A ex-gordinha (ela perdeu 40 quilos aos 17 anos) apareceu recentemente em imagens em que uma camisa de alcinhas revelava tatuagens de Lênin, Che Guevara e até uma matrioska russa. Tudo fake, claro. O falsificador teve o cuidado de escurecer as olheiras para enfeiar a "musa da esquerda". A candidata a vice na chapa petista respondeu com a leveza característica de suas postagens nas redes sociais, dizendo que tem tatuagens "lindas" e não "desenhos feinhos": "Estou na disputa :) com minhas olheiras e tatuagens e contra o machismo e as manipulações grotescas de vocês". Manuela, 36 anos, surgiu como lider estudantil nos anos 1990, já ligada ao PCdoB. Foi eleita vereadora em 2004 e dois anos depois foi a candidata mais votada para deputada estadual no Rio Grande do Sul. Sua bandeira sempre foi o feminismo. É a favor da descriminalização do aborto e da proposta de Fernando Henrique Cardos em relação às drogas, que vincula a tributação do produto a campanhas educativas de prevenção do consumo Cortejada também por Ciro para ser sua vice (ele disse que ela seria "uma boa presidenta, quanto mais uma boa vice"), ela, mesmo enquanto era oficialmente candidata a presidente pelo seu partido, pregou a união das esquerdas.

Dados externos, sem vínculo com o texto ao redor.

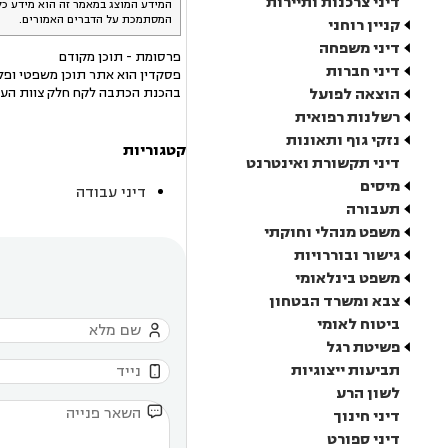
דיני צרכנות ותיירות
המידע המוצג במאמר זה הוא מידע כל
המסתמכת על הדברים האמורים.
קניין רוחני
דיני משפחה
פרסומת - תוכן מקודם
דיני חברות
פסקדין הוא אתר תוכן משפטי ופלט
הוצאה לפועל
בהכנת הכתבה לקח חלק צוות העו
רשלנות רפואית
נזקי גוף ותאונות
קטגוריות
דיני תקשורת ואינטרנט
מיסים
דיני עבודה
תעבורה
משפט מנהלי וחוקתי
גישור ובוררויות
משפט בינלאומי
צבא ומשרד הבטחון
ביטוח לאומי

פשיטת רגל
תביעות ייצוגיות

לשון הרע

דיני חינוך
דיני ספורט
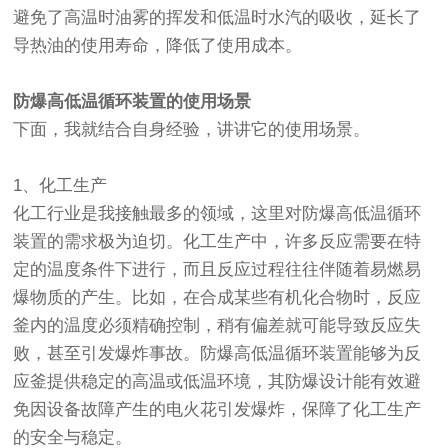
避免了高温时油雾的挥发和低温时水汽的吸收，延长了
导热油的使用寿命，降低了使用成本。
防爆高低温循环装置的使用场景
下面，我就结合自身经验，讲讲它的使用场景。
1、化工生产
化工行业是我接触最多的领域，这里对防爆高低温循环
装置的需求极为迫切。化工生产中，许多反应需要在特
定的温度条件下进行，而且反应过程往往伴随着易燃易
爆物质的产生。比如，在合成某些有机化合物时，反应
釜内的温度必须精确控制，稍有偏差就可能导致反应失
败，甚至引发爆炸事故。防爆高低温循环装置能够为反
应釜提供稳定的高温或低温环境，其防爆设计能有效避
免因设备故障产生的电火花引发爆炸，保障了化工生产
的安全与稳定。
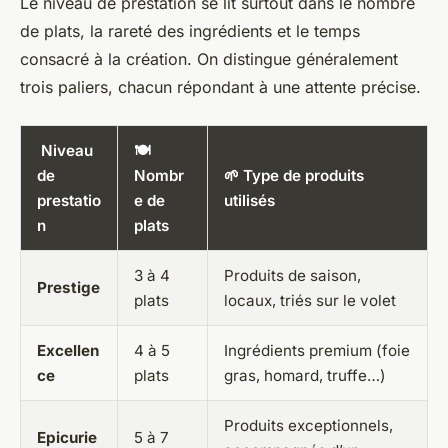
Le niveau de prestation se lit surtout dans le nombre
de plats, la rareté des ingrédients et le temps
consacré à la création. On distingue généralement
trois paliers, chacun répondant à une attente précise.
️ Niveau
🍽️
de
Nombr
🌱 Type de produits
prestatio
e de
utilisés
n
plats
3 à 4
Produits de saison,
Prestige
plats
locaux, triés sur le volet
Excellen
4 à 5
Ingrédients premium (foie
ce
plats
gras, homard, truffe…)
Produits exceptionnels,
Epicurie
5 à 7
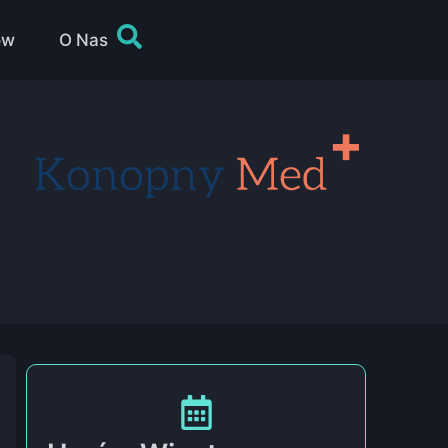
ów
O Nas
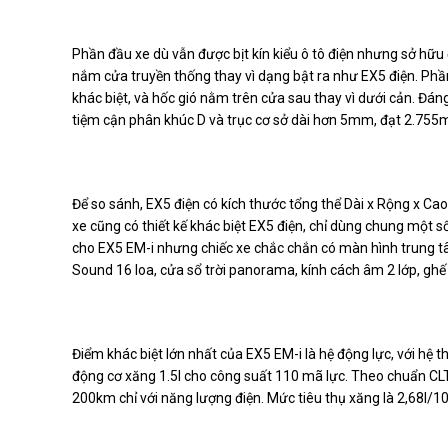
Phần đầu xe dù vẫn được bịt kín kiểu ô tô điện nhưng sở hữu đ
nắm cửa truyền thống thay vì dạng bật ra như EX5 điện. Phần
khác biệt, và hốc gió nằm trên cửa sau thay vì dưới cản. Đán
tiệm cận phân khúc D và trục cơ sở dài hơn 5mm, đạt 2.75
Để so sánh, EX5 điện có kích thước tổng thể Dài x Rộng x Cao 
xe cũng có thiết kế khác biệt EX5 điện, chỉ dùng chung một số
cho EX5 EM-i nhưng chiếc xe chắc chắn có màn hình trung t
Sound 16 loa, cửa sổ trời panorama, kính cách âm 2 lớp, ghế
Điểm khác biệt lớn nhất của EX5 EM-i là hệ động lực, với hệ 
động cơ xăng 1.5l cho công suất 110 mã lực. Theo chuẩn CL
200km chỉ với năng lượng điện. Mức tiêu thụ xăng là 2,68l/1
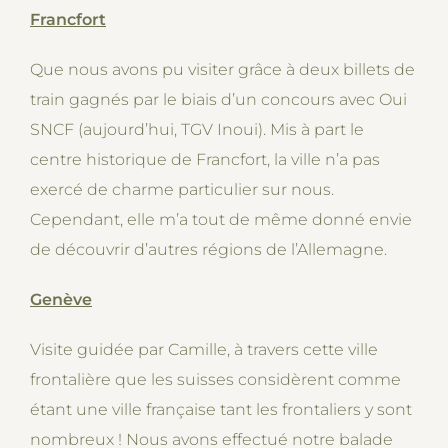
Francfort
Que nous avons pu visiter grâce à deux billets de
train gagnés par le biais d’un concours avec Oui
SNCF (aujourd’hui, TGV Inoui). Mis à part le
centre historique de Francfort, la ville n’a pas
exercé de charme particulier sur nous.
Cependant, elle m’a tout de même donné envie
de découvrir d’autres régions de l’Allemagne.
Genève
Visite guidée par Camille, à travers cette ville
frontalière que les suisses considèrent comme
étant une ville française tant les frontaliers y sont
nombreux ! Nous avons effectué notre balade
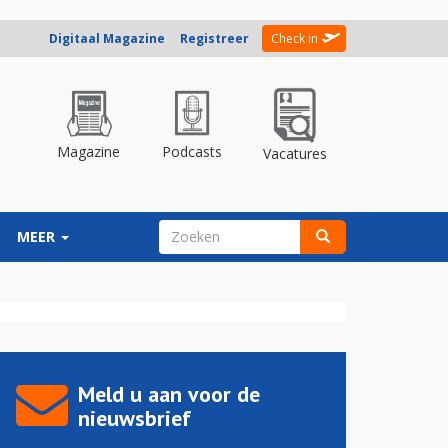
Digitaal Magazine
Registreer
Check in
Magazine
Podcasts
Vacatures
ZOEKVELD
MEER
Zoeken
Meld u aan voor de
nieuwsbrief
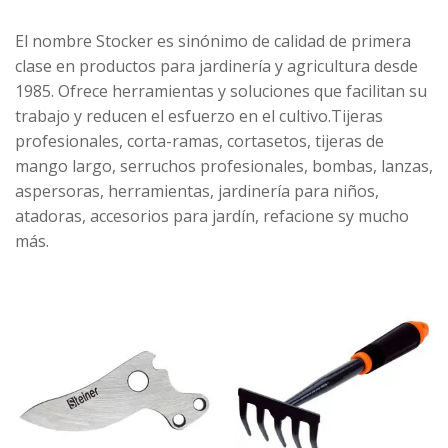
El nombre Stocker es sinónimo de calidad de primera
clase en productos para jardinería y agricultura desde
1985. Ofrece herramientas y soluciones que facilitan su
trabajo y reducen el esfuerzo en el cultivo.Tijeras
profesionales, corta-ramas, cortasetos, tijeras de
mango largo, serruchos profesionales, bombas, lanzas,
aspersoras, herramientas, jardinería para niños,
atadoras, accesorios para jardín, refacione sy mucho
más.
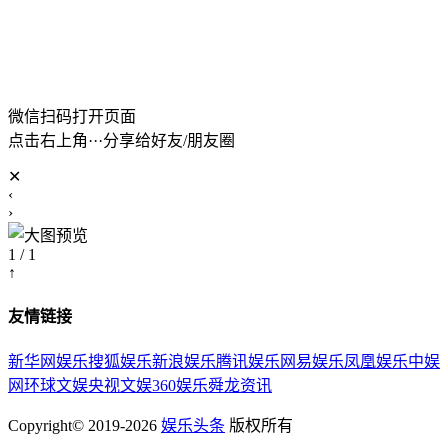
微信扫码打开页面
点击右上角···分享给好友/朋友圈
✕
‹
›
1 / 1
↑
友情链接
新华网娱乐
搜狐娱乐
新浪娱乐
腾讯娱乐
网易娱乐
凤凰娱乐
中娱
网
环球文娱
央视文娱
360娱乐
舜龙资讯
Copyright© 2019-2026
娱乐头条
版权所有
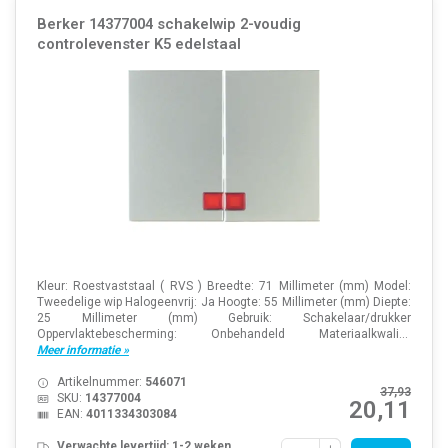
Berker 14377004 schakelwip 2-voudig
controlevenster K5 edelstaal
Kleur: Roestvaststaal ( RVS ) Breedte: 71 Millimeter (mm) Model:
Tweedelige wip Halogeenvrij: Ja Hoogte: 55 Millimeter (mm) Diepte:
25 Millimeter (mm) Gebruik: Schakelaar/drukker
Oppervlaktebescherming: Onbehandeld Materiaalkwali...
Meer informatie »
Artikelnummer:
546071
37,93
SKU:
14377004
20,11
EAN:
4011334303084
Verwachte levertijd: 1-2 weken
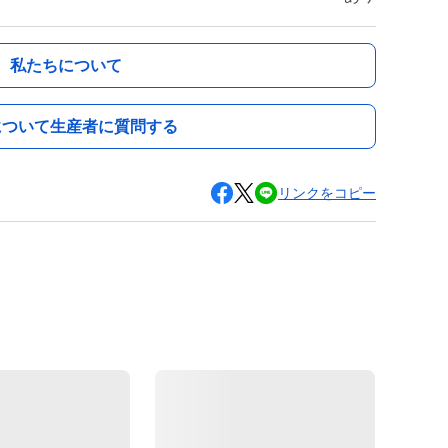
私たちについて
について生産者に質問する
リンクをコピー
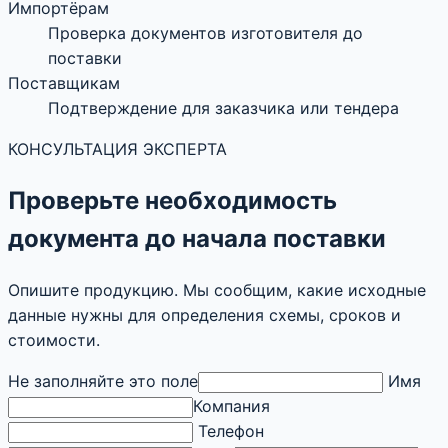
Импортёрам
Проверка документов изготовителя до
поставки
Поставщикам
Подтверждение для заказчика или тендера
КОНСУЛЬТАЦИЯ ЭКСПЕРТА
Проверьте необходимость
документа до начала поставки
Опишите продукцию. Мы сообщим, какие исходные
данные нужны для определения схемы, сроков и
стоимости.
Не заполняйте это поле
Имя
Компания
Телефон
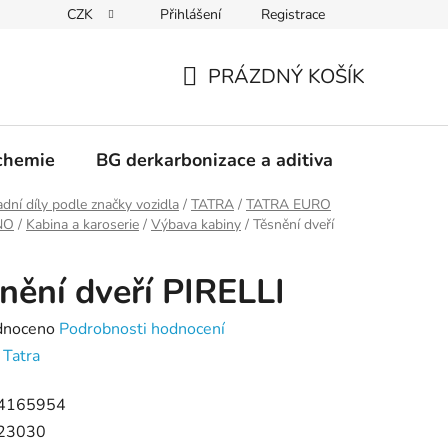
CZK
Přihlášení
Registrace
PRÁZDNÝ KOŠÍK
NÁKUPNÍ
KOŠÍK
chemie
BG derkarbonizace a aditiva
Kontakt
dní díly podle značky vozidla
/
TATRA
/
TATRA EURO
RNO
/
Kabina a karoserie
/
Výbava kabiny
/
Těsnění dveří
nění dveří PIRELLI
né
dnoceno
Podrobnosti hodnocení
ení
:
Tatra
tu
4165954
23030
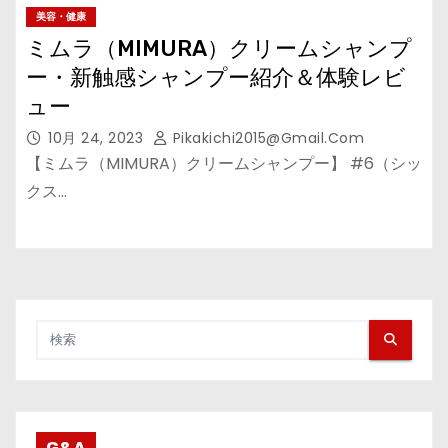
美容・健康
ミムラ（MIMURA）クリームシャンプ
ー・新触感シャンプー紹介＆体験レビ
ュー
10月 24, 2023
Pikakichi2015@gmail.com
【ミムラ（MIMURA）クリームシャンプー】 #6（シッ
クス…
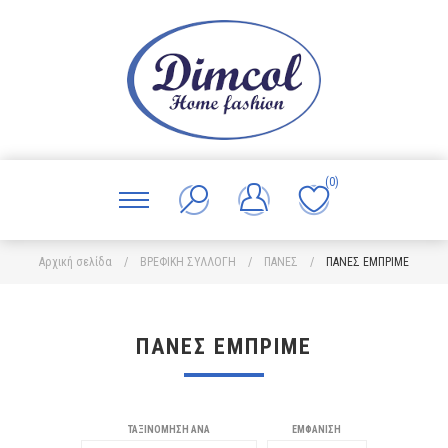
(0)
Αρχική σελίδα
/
ΒΡΕΦΙΚΗ ΣΥΛΛΟΓΗ
/
ΠΑΝΕΣ
/
ΠΑΝΕΣ ΕΜΠΡΙΜΕ
ΠΑΝΕΣ ΕΜΠΡΙΜΕ
ΤΑΞΙΝΌΜΗΣΗ ΑΝΆ
ΕΜΦΆΝΙΣΗ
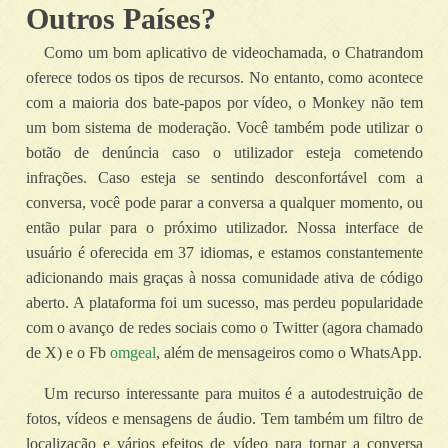
Outros Países?
Como um bom aplicativo de videochamada, o Chatrandom
oferece todos os tipos de recursos. No entanto, como acontece
com a maioria dos bate-papos por vídeo, o Monkey não tem
um bom sistema de moderação. Você também pode utilizar o
botão de denúncia caso o utilizador esteja cometendo
infrações. Caso esteja se sentindo desconfortável com a
conversa, você pode parar a conversa a qualquer momento, ou
então pular para o próximo utilizador. Nossa interface de
usuário é oferecida em 37 idiomas, e estamos constantemente
adicionando mais graças à nossa comunidade ativa de código
aberto. A plataforma foi um sucesso, mas perdeu popularidade
com o avanço de redes sociais como o Twitter (agora chamado
de X) e o Fb
omgeal
, além de mensageiros como o WhatsApp.
Um recurso interessante para muitos é a autodestruição de
fotos, vídeos e mensagens de áudio. Tem também um filtro de
localização e vários efeitos de vídeo para tornar a conversa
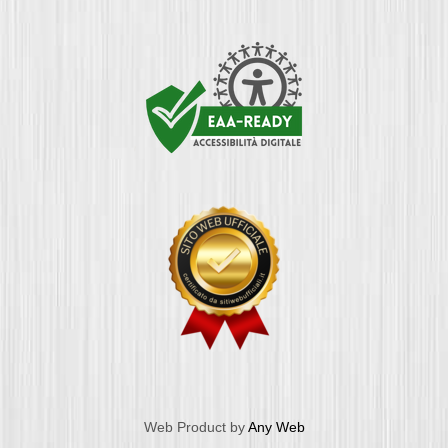
Web Product by
Any Web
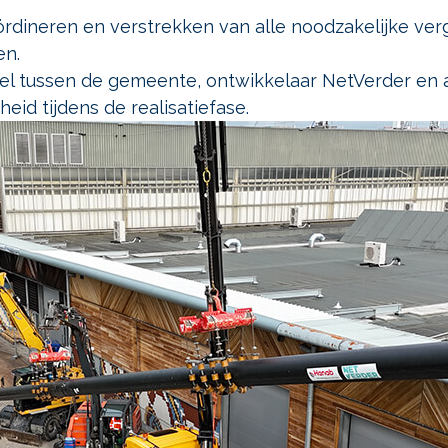
rdineren en verstrekken van alle noodzakelijke ve
en.
el tussen de gemeente, ontwikkelaar NetVerder e
eid tijdens de realisatiefase.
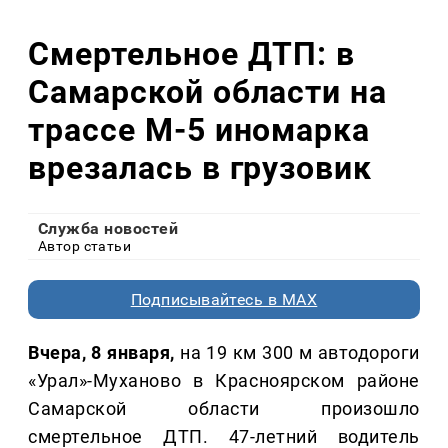
Смертельное ДТП: в
Самарской области на
трассе М-5 иномарка
врезалась в грузовик
Служба новостей
Автор статьи
Подписывайтесь в MAX
Вчера, 8 января,
на 19 км 300 м автодороги
«Урал»-Муханово в Красноярском районе
Самарской области произошло
смертельное ДТП. 47-летний водитель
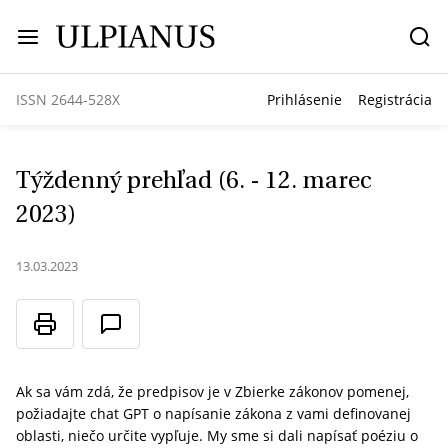
ISSN 2644-528X
Prihlásenie
Registrácia
Týždenný prehľad (6. - 12. marec
2023)
13.03.2023
Ak sa vám zdá, že predpisov je v Zbierke zákonov pomenej,
požiadajte chat GPT o napísanie zákona z vami definovanej
oblasti, niečo určite vypľuje. My sme si dali napísať poéziu o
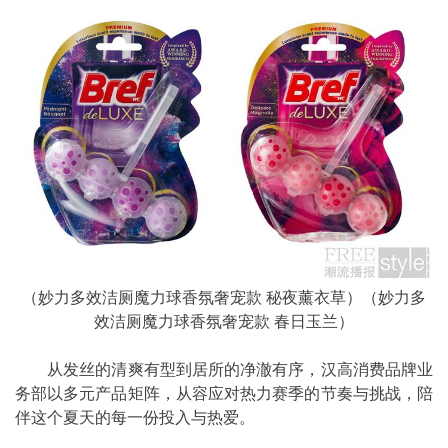
（妙力多效洁厕魔力球香氛奢宠款 秘夜薰衣草）（妙力多
效洁厕魔力球香氛奢宠款 春日玉兰）
从发丝的清爽有型到居所的净澈有序，汉高消费品牌业
务部以多元产品矩阵，从容应对热力赛季的节奏与挑战，陪
伴这个夏天的每一份投入与热爱。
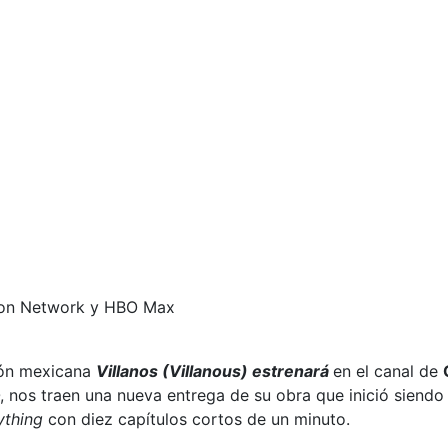
toon Network y HBO Max
ión mexicana
Villanos (Villanous) estrenará
en el canal de
, nos traen una nueva entrega de su obra que inició siendo
ything
con diez capítulos cortos de un minuto.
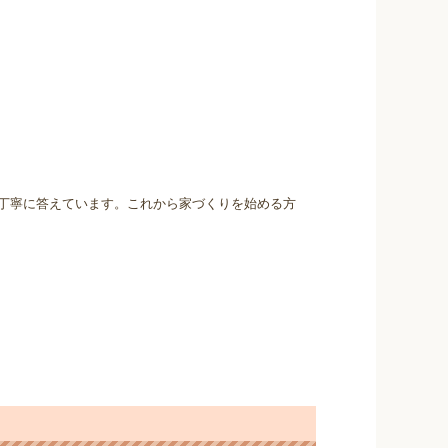
丁寧に答えています。これから家づくりを始める方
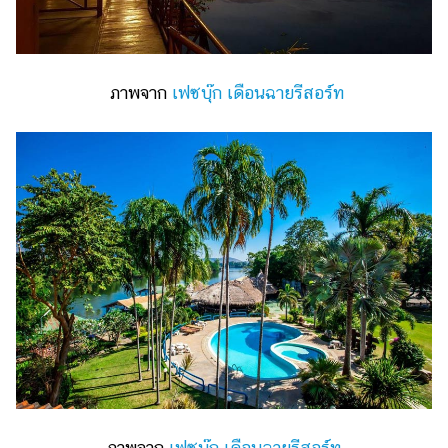
ภาพจาก
เฟซบุ๊ก เดือนฉายรีสอร์ท
ภาพจาก
เฟซบุ๊ก เดือนฉายรีสอร์ท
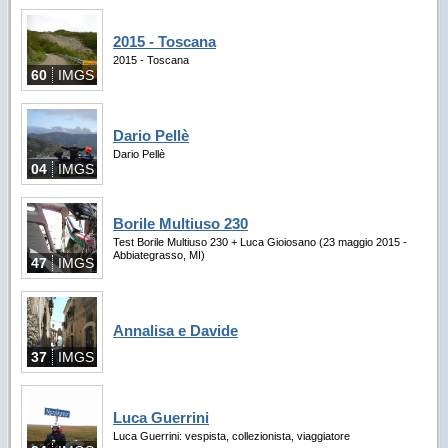
2015 - Toscana
2015 - Toscana
60
IMGS
Dario Pellè
Dario Pellè
04
IMGS
Borile Multiuso 230
Test Borile Multiuso 230 + Luca Gioiosano (23 maggio 2015 -
Abbiategrasso, MI)
47
IMGS
Annalisa e Davide
37
IMGS
Luca Guerrini
Luca Guerrini: vespista, collezionista, viaggiatore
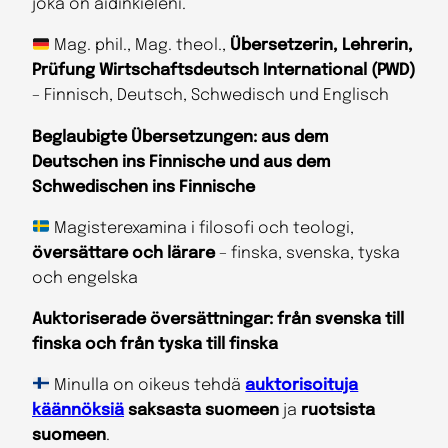
joka on äidinkieleni.
Mag. phil., Mag. theol.,
Übersetzerin, Lehrerin,
Prüfung Wirtschaftsdeutsch International (PWD)
– Finnisch, Deutsch, Schwedisch und Englisch
Beglaubigte Übersetzungen: aus dem
Deutschen ins Finnische und aus dem
Schwedischen ins Finnische
Magisterexamina i filosofi och teologi,
översättare och lärare
– finska, svenska, tyska
och engelska
Auktoriserade översättningar: från svenska till
finska och från tyska till finska
Minulla on oikeus tehdä
auktorisoituja
käännöksiä
saksasta suomeen
ja
ruotsista
suomeen
.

KÁTIA ABREU - Líder do agronegócio e tão esquentada quanto Ciro Gomes

A vice de Ciro Gomes é mais parecida com a conservadora Ana Améila, vice de Alckmin, do que o candidato gostaria. A pecuarista de 56 anos , senadora pelo PDT de Tocantins, já chegou a dizer que votaria nela, se fosse candidata a presidente e Ciro não estivesse na disputa. Escolhida depois que o cabeça da chapa perdeu a disputa pelo apoio do Centrão, Kátia defende o porte de armas no campo e até na cidade e é contra a descriminalização do aborto. Por sua atuação para barrar pautas ambientalistas, ganhou da ONG Greenpeace o troféu 'Motosserra de Ouro', em 2010. Em 2012, decretou que acabara a "ditadura ambiental" no Brasil, celebrando a aprovação do novo Código Florestal, que anistiou desmatadores e reduziu áreas de floresta protegidas, até na Amazônia. Escolhida ministra da Agricultura do governo Dilma Rousseff, sob protesto de movimentos populares que reuniram 20 mil assinaturas contra a nomeação, se destacou pela defesa da amiga durante o processo de impeachment. Pelas críticas a Michel Temer, acabou expulsa do MDB. Ela se parece com Ciro apenas em uma característica, o sangue quente. Certa feita, atirou uma taça de vinho no rosto do colega de Senado José Serra ao ser chamado por ele de "namoradeira" em um jantar. Mãe de três filhos, ela disse que Serra foi "desrespeitoso, arrogante e machista".

EDUARDO JORGE - Sanitarista respeitado e defensor ferrenho do vegetarianismo

"Eu não tenho nada a ver com isso". A frase de um assustado Eduardo Jorge (PV) ao ser focalizado pelas câmeras de um debate foi uma das marcas da campanha presidencial de 2014. O médico sanitarista foi candidato ao Planalto e levou menos de 1% dos votos. No segunto turno, assim como Marina, apoiou Aécio Neves (PSDB). Antes disso, o defensor do casamento gay, da descriminalização do aborto e da legalização das drogas teve uma carreira importante como gestor, público, ocupando cargos de secretário municipal de Saúde em gestões do PT - partido no qual militou por 22 anos - e do tucano José Serra, e ajudando a idealizar o Sistema Único de Saúde. Nessa campanha, jpa começou a fazer sucesso por suas declarações diferentonas. Ovolactovegetariano, conclamou, em um debate: "Vamos viver dos produtos vegetais. Não precisamos torturar animais". Falando sobre Bolsonaro, diagnosticou: "Ele não tem inteligência emocional para ser presidente".